Add Jarníková, et al, 2022 to publications page

SKOG, the SalishSeaCast carbonate chemistry model.

salishsea_site/templates/about/publications.mako

@@ -127,6 +127,23 @@
             https://doi.org/10.5194/os-2021-66
           </a>
         </p>
+
+      <h2>SKOG, the carbonate chemistry component of SalishSeaCast</h2>
+      <p>
+        The three-dimensional carbonate chemistry model was developed and used to determine 
+        the anthropogenic increase in Salish Sea coastal carbon content in:
+      </p>
+      <p>
+        Jarníková T., Ianson D., Allen S.E., Shao A.E., Olson E.M.. 2022.
+        Anthropogenic carbon increase has caused critical shifts in aragonite saturation
+        across a sensitive coastal system.
+        <em>Global Biogeochemical Cycles</em>, 36(7).
+      </p>
+      <p>
+        <a href="https://doi.org/10.1029/2021GB007024">
+          https://doi.org/10.1029/2021GB007024
+        </a>
+      </p>
     </div>
   </div>
 
@@ -346,7 +363,7 @@ have been described in many other tidally influenced coastal systems.",
       <h3>
         Jarníková, <em>et al</em>, 2021. 
         A clustering approach to determine biophysical provinces and physical drivers of 
-        productivity dynamics in a complex coastal sea. 
+        productivity dynamics in a complex coastal sea
       </h3>
     </div>
   </div>
@@ -381,6 +398,56 @@ elucidates probable physical mechanisms controlling phytoplankton abundance and
 composition.

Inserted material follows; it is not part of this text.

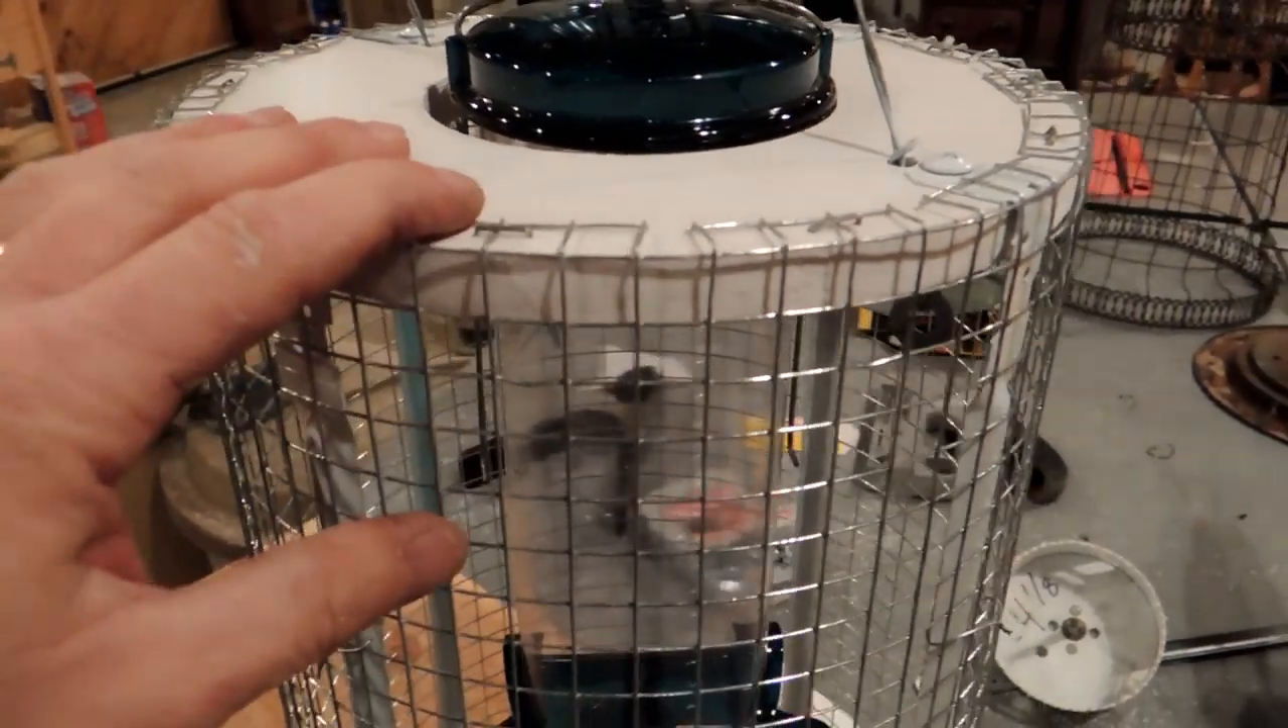We've got the fencing installed here, everything stapled in on the top and bent over.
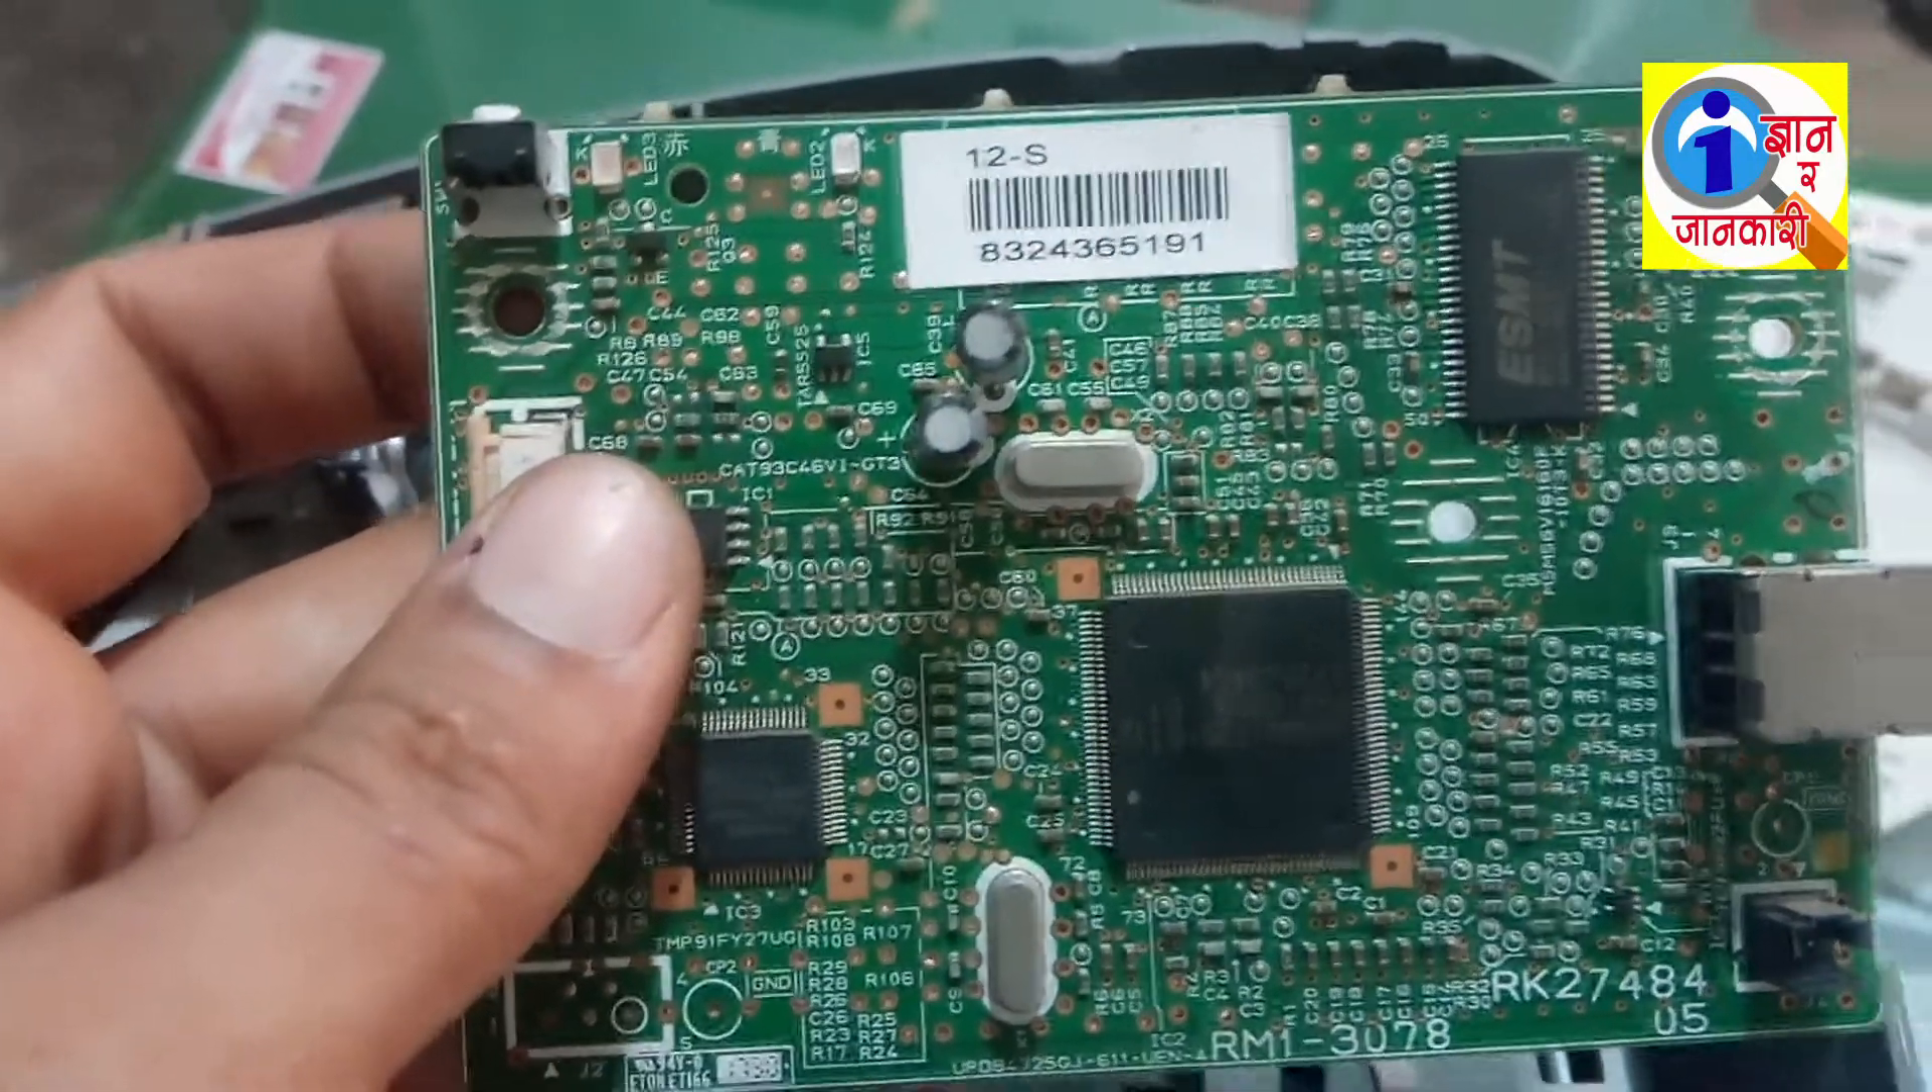Okay our PCB board has been removed and we can see the PCB board here.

It also demonstrates a simple, powerful technique for finding 
 structure in large datasets and determining boundaries of biophysical provinces.",
     doi = "10.5194/os-2021-66",
+}
+      </pre>
+    </div>
+  </div>
+
+  <div class="row">
+    <div class="col-md-12">
+      <h3>
+        Jarníková, <em>et al</em>, 2022. 
+        Anthropogenic Carbon Increase has Caused Critical Shifts in Aragonite Saturation 
+        Across a Sensitive Coastal System
+      </h3>
+    </div>
+  </div>
+  <div class="row">
+    <div class="col-md-8 col-md-offset-1">
+      <pre>
+@article{Jarnikova-etal-2022,
+    author = "Jarníková T., Ianson D., Allen S.E., Shao A.E., Olson E.M.",
+    title = "Anthropogenic Carbon Increase has Caused Critical Shifts in
+Aragonite Saturation Across a Sensitive Coastal System",
+    journal = "Global Biogeochemical Cycles",
+    year = "2022",
+    volume = "36",
+    number = "7",
+    url = "https://doi.org/10.1029/2021GB007024",
+    keywords = "coastal ocean acidification, carbon cycle, ocean acidification,
+sub-mesoscale ocean model, anthropogenic carbon, aragonite saturation",
+    abstract = "Estuarine systems host a rich diversity of marine life that is
+vulnerable to changes in ocean chemistry due to addition of anthropogenic carbon.
+However, the detection and impact of secular carbon trends in these systems is
+complicated by heightened natural variability as compared to open-ocean regimes.
+We investigate biogeochemical changes between the pre-industrial (PI) and modern
+periods using a high-resolution, three-dimensional, biophysical model of the
+Salish Sea, a representative Northeast Pacific coastal system. While the seasonal
+amplitude of the air-sea difference in pCO2 has increased on average since
+pre-industrial times, the net CO2 source has changed little. Our simulations show
+that inorganic carbon has increased throughout the model domain by 29–39 mmol m−3
+(28–38 µmol kg−1) from the pre-industrial to present. While this increase is modest
+in a global context, the region's naturally high inorganic carbon content and the
+low buffering capacity of the local carbonate system amplify the resultant effects.
+Notably, this increased carbon drives the estuary toward system-wide undersaturation
+of aragonite, negatively impacting shell-forming organisms. Undersaturation events
+were rare during the pre-industrial experiment, with 10%–25% of the domain
+undersaturated by volume throughout the year, while under present-day conditions,
+the majority (55%–75%) of the system experiences corrosive, undersaturated conditions
+year-round. These results are extended using recent global coastal observations to
+show that estuaries throughout the Pacific Rim have already undergone a similar
+saturation state regime shift.",
+    doi = "10.1029/2021GB007024",
 }
       </pre>
     </div>